Most baseline algorithms that we saw during our literature review suggested that most of the work that resembled this vein of thought was implemented by clustering devices based on their data itself in some fashion. We on the other hand chose to cluster devices based on the similarity between the local weights produced after local training during each round. (An honourable mention of such a baseline approach that the instructor pointed out would be FLaPS by Paul et al which one of the authors had gone through in the past but did not recall when the other author actually came up with this approach.)
Unfortunately, at a much later stage, it seemed that there was indeed a similar work (with respect to an older version of our model) done by researchers at Keele University, UK (Briggs et al.) with minor differences from our initial model.
So we went ahead and explored adding a P2P component to intra-silo (i.e. within each minority class/cluster) training of specific models, which would endow an additional benefit in terms of each silo getting to keep their weights private; now this would not matter when the server is aware of the clustering pattern as it can easily compute the specific models, but let's say that a group of clients (say they belong to the same organisation/lab) opt to define (among themselves only, assuming they are all connected as peers) a cluster of their own, regardless of the cluster they have been accorded in that round, then given that the server is not made aware of that custom-defined silo/cluster, the specific model would stay private to the members of the cluster.
In short, this augmentation allows clients flexibility to define their own clusters, even if that mightt not give them optimal accuracy.
Total number of devices: 125
Number of federated learning rounds(T): 10
Client Sampling Rate (per round): 0.25
Average Testing Error | |||
---|---|---|---|
No. of Devices | For Global Model | For Cluster Specific Models | |
Majority Cluster | 110 | \(\approx\)0.00203 | \(\approx\) 6.71926 \(\times 10^{-15}\) |
Minority Cluster 1 | 8 | \(\approx\)0.15474 | \(\approx\) 6.30220 \(\times 10^{-13}\) |
Minority Cluster 2 | 7 | \(\approx\)0.12130 | \(\approx\) 6.59985 \(\times 10^{-16}\) |
This goes on to show that for non-IID data or situations with clients that have different data could do well to utilise subclustering like this to obtain well-performing specific models.
We have only conducted testing for the clusters obtained via DB SCAN on the weight vectors using the older framework (as we ran into time constraints and issues involving implementing DB SCAN on the (even flattened) weights of NNs produced using Keras.
Note that we focused more on simulating these clusters in essence in that older framework, and the code would look more general in real-life use cases (in fact the not-successful code on the DNN/MNIST framework should be general in the abovementioned sense and closer to possible real-life implementations of this.)
(Accuracy on custom-defined clusters has not been tested for given time constraints and that it is an option to be opted for at the clients' discretion and risk. Though given the errors on the global model be, one can expect errors to that tune or even less.)

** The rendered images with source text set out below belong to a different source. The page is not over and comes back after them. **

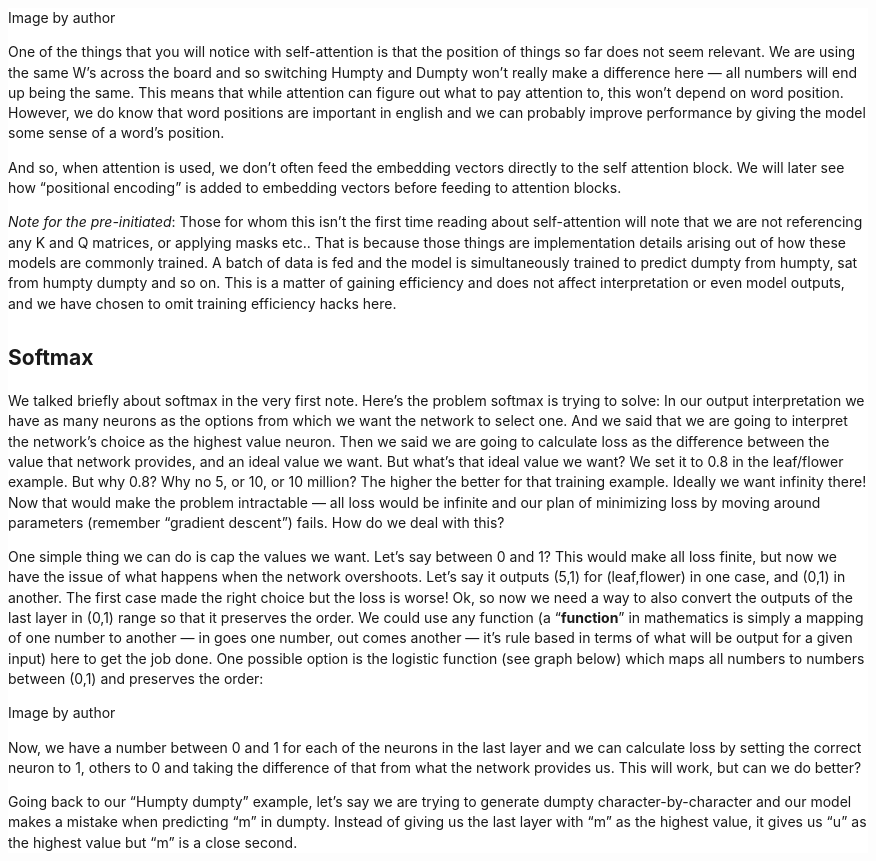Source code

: 

Image by author

One of the things that you will notice with self-attention is that the position of things so far does not seem relevant. We are using the same W’s across the board and so switching Humpty and Dumpty won’t really make a difference here — all numbers will end up being the same. This means that while attention can figure out what to pay attention to, this won’t depend on word position. However, we do know that word positions are important in english and we can probably improve performance by giving the model some sense of a word’s position.

And so, when attention is used, we don’t often feed the embedding vectors directly to the self attention block. We will later see how “positional encoding” is added to embedding vectors before feeding to attention blocks.

_Note for the pre-initiated_: Those for whom this isn’t the first time reading about self-attention will note that we are not referencing any K and Q matrices, or applying masks etc.. That is because those things are implementation details arising out of how these models are commonly trained. A batch of data is fed and the model is simultaneously trained to predict dumpty from humpty, sat from humpty dumpty and so on. This is a matter of gaining efficiency and does not affect interpretation or even model outputs, and we have chosen to omit training efficiency hacks here.

Softmax
-------

We talked briefly about softmax in the very first note. Here’s the problem softmax is trying to solve: In our output interpretation we have as many neurons as the options from which we want the network to select one. And we said that we are going to interpret the network’s choice as the highest value neuron. Then we said we are going to calculate loss as the difference between the value that network provides, and an ideal value we want. But what’s that ideal value we want? We set it to 0.8 in the leaf/flower example. But why 0.8? Why no 5, or 10, or 10 million? The higher the better for that training example. Ideally we want infinity there! Now that would make the problem intractable — all loss would be infinite and our plan of minimizing loss by moving around parameters (remember “gradient descent”) fails. How do we deal with this?

One simple thing we can do is cap the values we want. Let’s say between 0 and 1? This would make all loss finite, but now we have the issue of what happens when the network overshoots. Let’s say it outputs (5,1) for (leaf,flower) in one case, and (0,1) in another. The first case made the right choice but the loss is worse! Ok, so now we need a way to also convert the outputs of the last layer in (0,1) range so that it preserves the order. We could use any function (a “**function**” in mathematics is simply a mapping of one number to another — in goes one number, out comes another — it’s rule based in terms of what will be output for a given input) here to get the job done. One possible option is the logistic function (see graph below) which maps all numbers to numbers between (0,1) and preserves the order:



Image by author

Now, we have a number between 0 and 1 for each of the neurons in the last layer and we can calculate loss by setting the correct neuron to 1, others to 0 and taking the difference of that from what the network provides us. This will work, but can we do better?

Going back to our “Humpty dumpty” example, let’s say we are trying to generate dumpty character-by-character and our model makes a mistake when predicting “m” in dumpty. Instead of giving us the last layer with “m” as the highest value, it gives us “u” as the highest value but “m” is a close second.
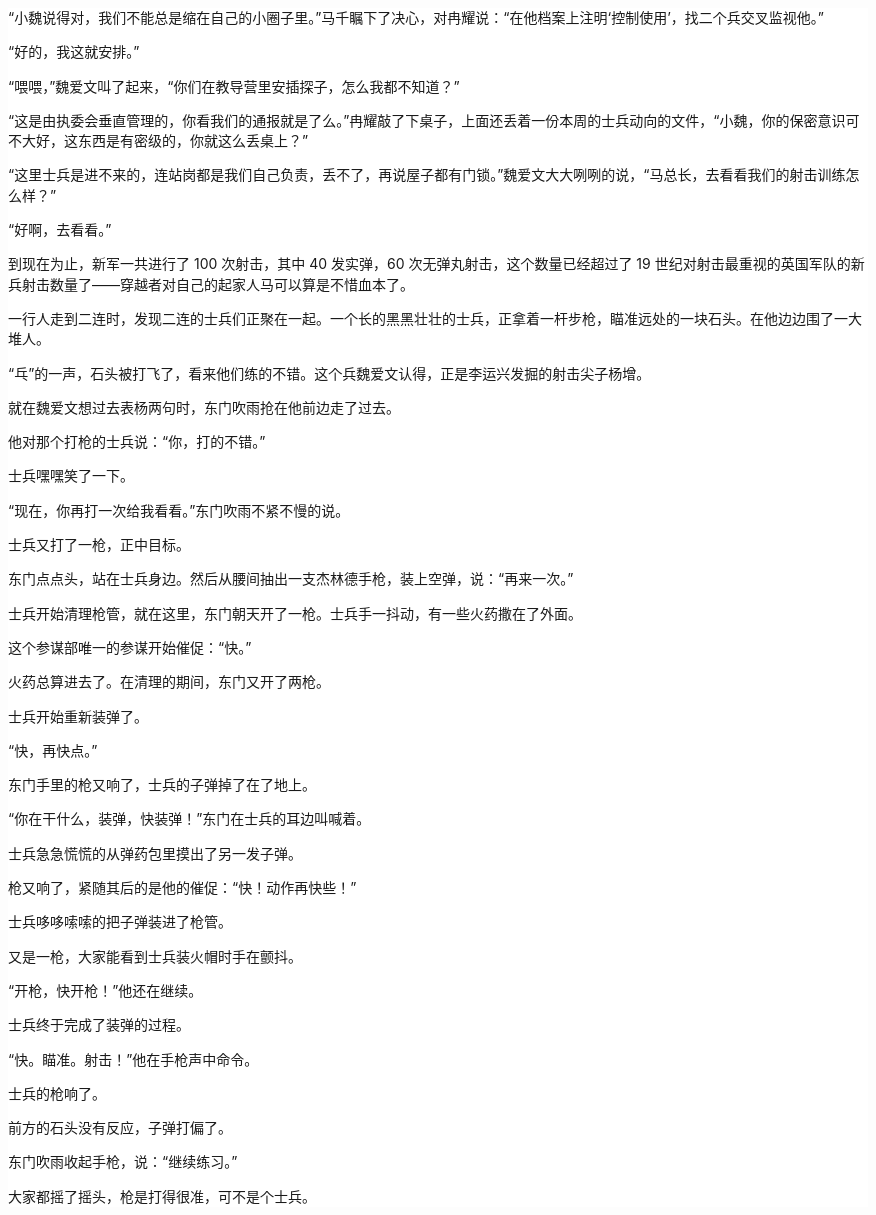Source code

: “小魏说得对，我们不能总是缩在自己的小圈子里。”马千瞩下了决心，对冉耀说：“在他档案上注明‘控制使用’，找二个兵交叉监视他。”

“好的，我这就安排。”

“喂喂，”魏爱文叫了起来，“你们在教导营里安插探子，怎么我都不知道？”

“这是由执委会垂直管理的，你看我们的通报就是了么。”冉耀敲了下桌子，上面还丢着一份本周的士兵动向的文件，“小魏，你的保密意识可不大好，这东西是有密级的，你就这么丢桌上？”

“这里士兵是进不来的，连站岗都是我们自己负责，丢不了，再说屋子都有门锁。”魏爱文大大咧咧的说，“马总长，去看看我们的射击训练怎么样？”

“好啊，去看看。”

到现在为止，新军一共进行了 100 次射击，其中 40 发实弹，60 次无弹丸射击，这个数量已经超过了 19 世纪对射击最重视的英国军队的新兵射击数量了——穿越者对自己的起家人马可以算是不惜血本了。

一行人走到二连时，发现二连的士兵们正聚在一起。一个长的黑黑壮壮的士兵，正拿着一杆步枪，瞄准远处的一块石头。在他边边围了一大堆人。

“乓”的一声，石头被打飞了，看来他们练的不错。这个兵魏爱文认得，正是李运兴发掘的射击尖子杨增。

就在魏爱文想过去表杨两句时，东门吹雨抢在他前边走了过去。

他对那个打枪的士兵说：“你，打的不错。”

士兵嘿嘿笑了一下。

“现在，你再打一次给我看看。”东门吹雨不紧不慢的说。

士兵又打了一枪，正中目标。

东门点点头，站在士兵身边。然后从腰间抽出一支杰林德手枪，装上空弹，说：“再来一次。”

士兵开始清理枪管，就在这里，东门朝天开了一枪。士兵手一抖动，有一些火药撒在了外面。

这个参谋部唯一的参谋开始催促：“快。”

火药总算进去了。在清理的期间，东门又开了两枪。

士兵开始重新装弹了。

“快，再快点。”

东门手里的枪又响了，士兵的子弹掉了在了地上。

“你在干什么，装弹，快装弹！”东门在士兵的耳边叫喊着。

士兵急急慌慌的从弹药包里摸出了另一发子弹。

枪又响了，紧随其后的是他的催促：“快！动作再快些！”

士兵哆哆嗦嗦的把子弹装进了枪管。

又是一枪，大家能看到士兵装火帽时手在颤抖。

“开枪，快开枪！”他还在继续。

士兵终于完成了装弹的过程。

“快。瞄准。射击！”他在手枪声中命令。

士兵的枪响了。

前方的石头没有反应，子弹打偏了。

东门吹雨收起手枪，说：“继续练习。”

大家都摇了摇头，枪是打得很准，可不是个士兵。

What about we store minority class models and use them as initial models for forks for the respective silos (given a minimum cluster size)? Will it be beneficial? Or will it lead to the splintering off of clients into a multitude of clusters and the overall model(s) catastrophically? We leave it as an open problem.
We would like to take a moment to express our gratitude to Dr. Subhankar Mishra, not to gain any additional brownie points but to give credit where it is due, for urging us to consider working on federated learning for this project in the first place, which made all of this possible, and for his encouragement and guidance in this respect.
And also to the copious amounts of caffeine that fueled this project.